ABOUT THIS TASK ▸ Convert the data below into a two-column CSV with the headers instruction and recorded_value. Give one row per recorded value, pairing it with the text that comes before it. Put each field in double quotes, replace line breaks with spaces, and leave out the pictures.

SUPPLIED MATERIAL ▸
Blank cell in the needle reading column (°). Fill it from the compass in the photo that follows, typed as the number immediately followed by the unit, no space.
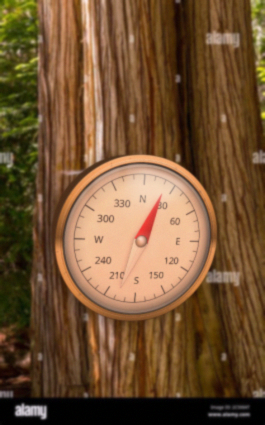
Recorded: 20°
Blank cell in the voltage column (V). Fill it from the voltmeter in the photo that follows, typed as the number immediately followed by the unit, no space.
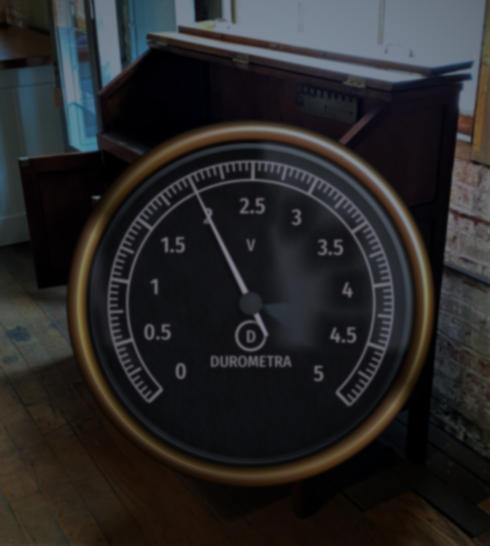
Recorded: 2V
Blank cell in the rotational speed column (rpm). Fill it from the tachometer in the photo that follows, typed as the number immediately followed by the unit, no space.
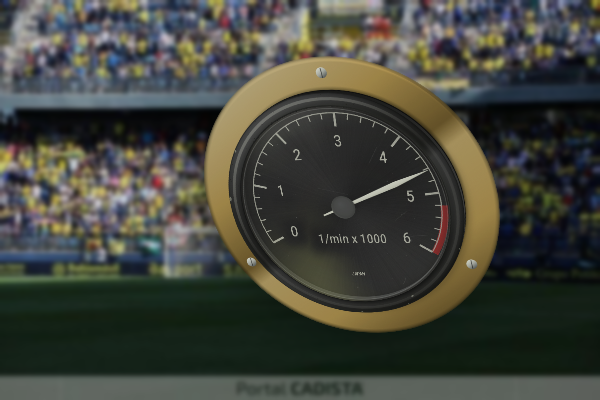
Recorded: 4600rpm
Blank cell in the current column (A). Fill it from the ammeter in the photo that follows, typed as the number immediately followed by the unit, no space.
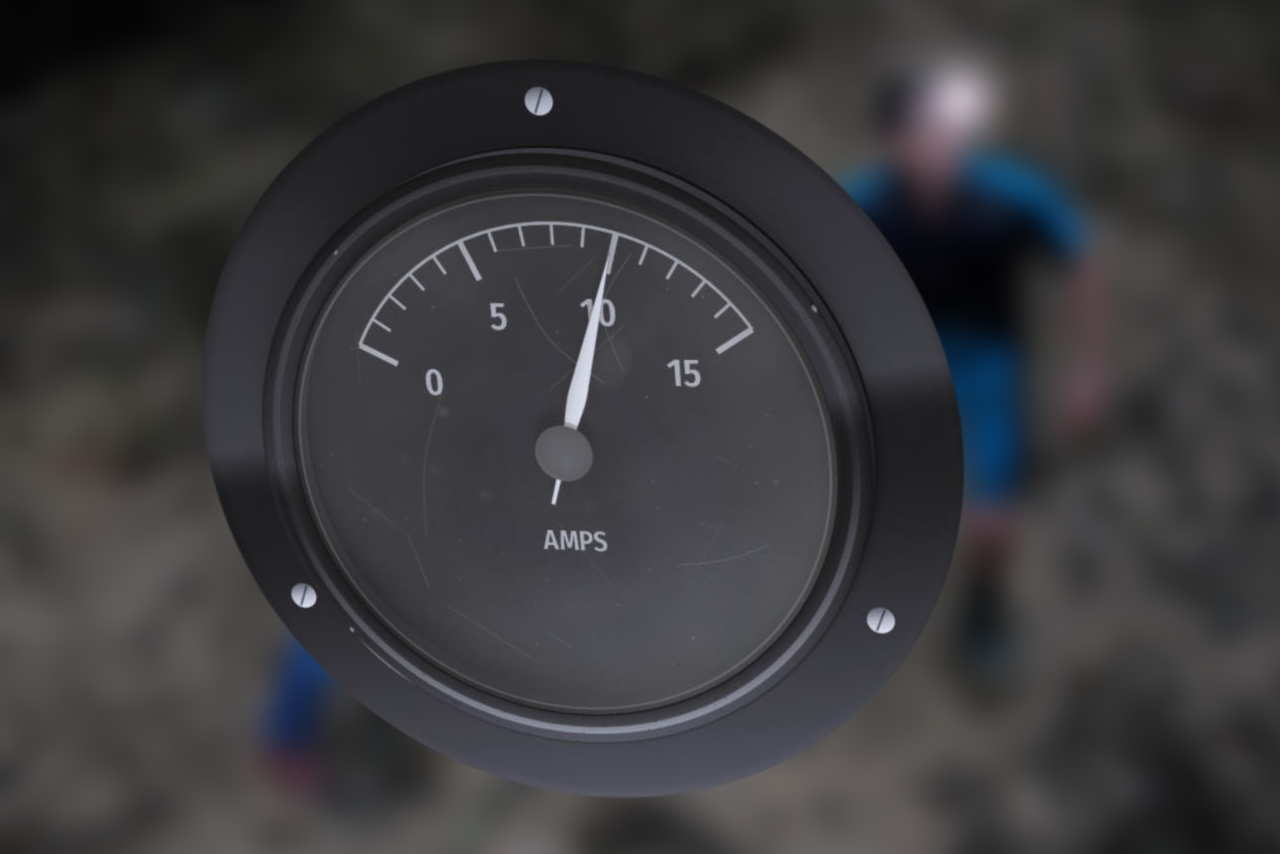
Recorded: 10A
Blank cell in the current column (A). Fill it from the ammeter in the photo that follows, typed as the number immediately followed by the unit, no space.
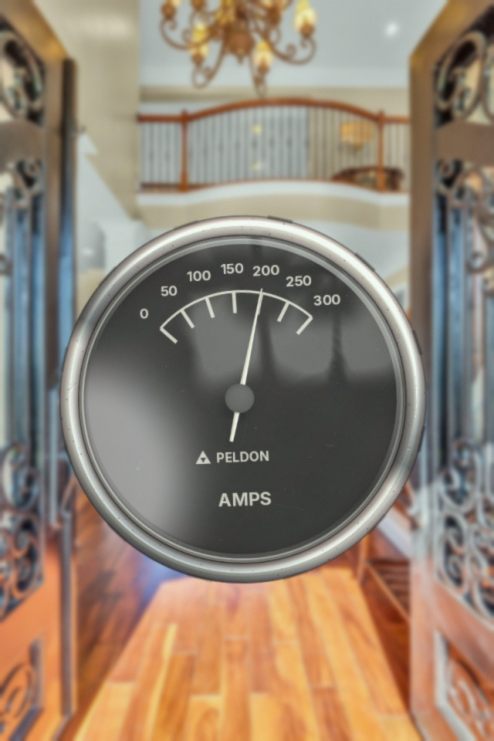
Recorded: 200A
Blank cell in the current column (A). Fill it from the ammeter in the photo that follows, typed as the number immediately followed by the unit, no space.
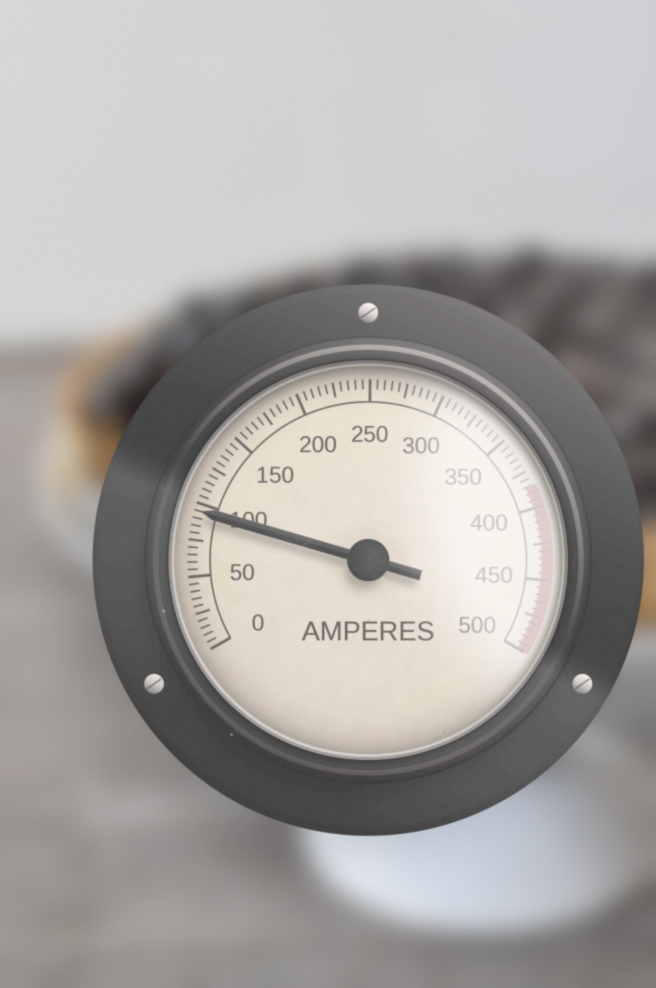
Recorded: 95A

TASK RESULT ▸
instruction,recorded_value
"Blank cell in the needle reading column (°). Fill it from the compass in the photo that follows, typed as the number immediately followed by the unit, no space. Recorded:","20°"
"Blank cell in the voltage column (V). Fill it from the voltmeter in the photo that follows, typed as the number immediately followed by the unit, no space. Recorded:","2V"
"Blank cell in the rotational speed column (rpm). Fill it from the tachometer in the photo that follows, typed as the number immediately followed by the unit, no space. Recorded:","4600rpm"
"Blank cell in the current column (A). Fill it from the ammeter in the photo that follows, typed as the number immediately followed by the unit, no space. Recorded:","10A"
"Blank cell in the current column (A). Fill it from the ammeter in the photo that follows, typed as the number immediately followed by the unit, no space. Recorded:","200A"
"Blank cell in the current column (A). Fill it from the ammeter in the photo that follows, typed as the number immediately followed by the unit, no space. Recorded:","95A"